*ASSIGNMENT*:
With the pictures left out, every record must be reproduced exactly.

*THE DATA*:
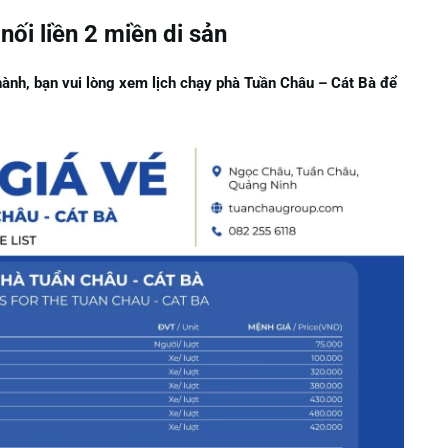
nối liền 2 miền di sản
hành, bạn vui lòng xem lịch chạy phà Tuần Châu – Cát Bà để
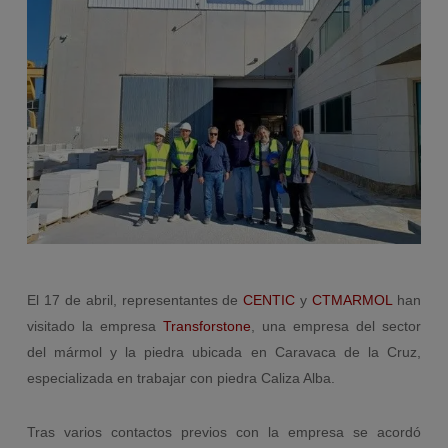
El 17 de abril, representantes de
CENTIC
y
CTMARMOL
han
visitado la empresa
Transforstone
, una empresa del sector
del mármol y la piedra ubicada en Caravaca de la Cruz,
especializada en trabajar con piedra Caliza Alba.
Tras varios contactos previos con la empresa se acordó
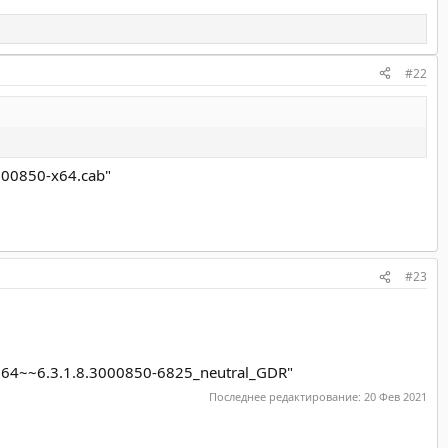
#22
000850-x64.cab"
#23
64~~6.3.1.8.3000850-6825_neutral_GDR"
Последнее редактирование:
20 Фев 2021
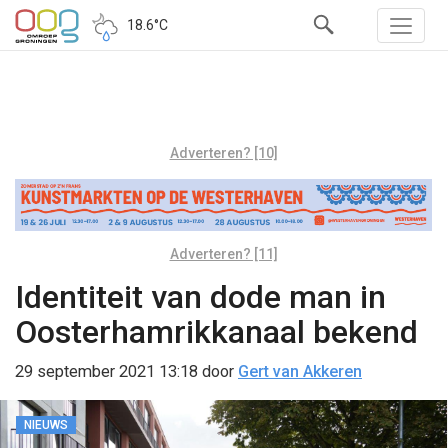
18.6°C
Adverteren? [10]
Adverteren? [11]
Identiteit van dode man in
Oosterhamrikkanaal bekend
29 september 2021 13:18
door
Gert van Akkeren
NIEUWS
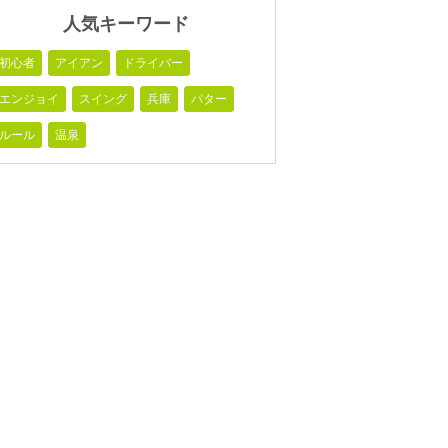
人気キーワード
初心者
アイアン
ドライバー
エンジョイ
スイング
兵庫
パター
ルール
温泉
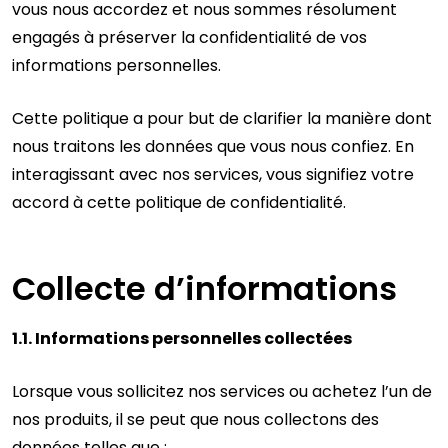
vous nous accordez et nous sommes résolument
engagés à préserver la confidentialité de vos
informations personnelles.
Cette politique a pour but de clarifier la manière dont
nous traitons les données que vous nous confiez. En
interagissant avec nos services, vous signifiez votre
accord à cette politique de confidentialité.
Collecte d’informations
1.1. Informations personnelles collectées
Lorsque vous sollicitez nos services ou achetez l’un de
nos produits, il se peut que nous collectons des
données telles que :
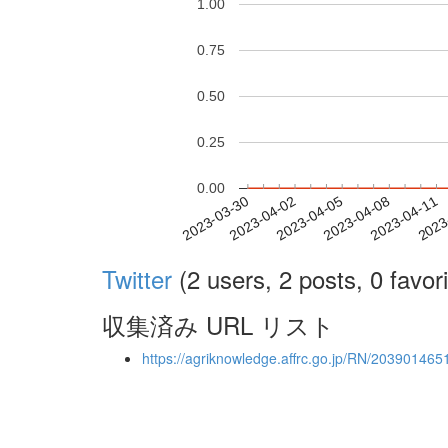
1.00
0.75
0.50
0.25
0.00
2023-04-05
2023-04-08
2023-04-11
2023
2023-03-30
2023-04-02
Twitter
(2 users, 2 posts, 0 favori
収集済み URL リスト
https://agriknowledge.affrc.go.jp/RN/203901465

*RESPONSE BOX*:
nối liền 2 miền di sản
hành, bạn vui lòng xem lịch chạy phà Tuần Châu – Cát Bà để
El 17 de abril, representantes de
CENTIC
y
CTMARMOL
han
visitado la empresa
Transforstone
, una empresa del sector
del mármol y la piedra ubicada en Caravaca de la Cruz,
especializada en trabajar con piedra Caliza Alba.
Tras varios contactos previos con la empresa se acordó
#22
000850-x64.cab"
#23
64~~6.3.1.8.3000850-6825_neutral_GDR"
Последнее редактирование:
20 Фев 2021
18.6°C
Adverteren? [10]
Adverteren? [11]
Identiteit van dode man in
Oosterhamrikkanaal bekend
29 september 2021 13:18
door
Gert van Akkeren
NIEUWS
人気キーワード
初心者
アイアン
ドライバー
エンジョイ
スイング
兵庫
パター
ルール
温泉
vous nous accordez et nous sommes résolument
engagés à préserver la confidentialité de vos
informations personnelles.
Cette politique a pour but de clarifier la manière dont
nous traitons les données que vous nous confiez. En
interagissant avec nos services, vous signifiez votre
accord à cette politique de confidentialité.
Collecte d’informations
1.1. Informations personnelles collectées
Lorsque vous sollicitez nos services ou achetez l’un de
nos produits, il se peut que nous collectons des
données telles que :
1.00
0.75
0.50
0.25
0.00
2023-04-05
2023-04-08
2023-04-11
2023
2023-03-30
2023-04-02
Twitter
(2 users, 2 posts, 0 favori
収集済み URL リスト
https://agriknowledge.affrc.go.jp/RN/203901465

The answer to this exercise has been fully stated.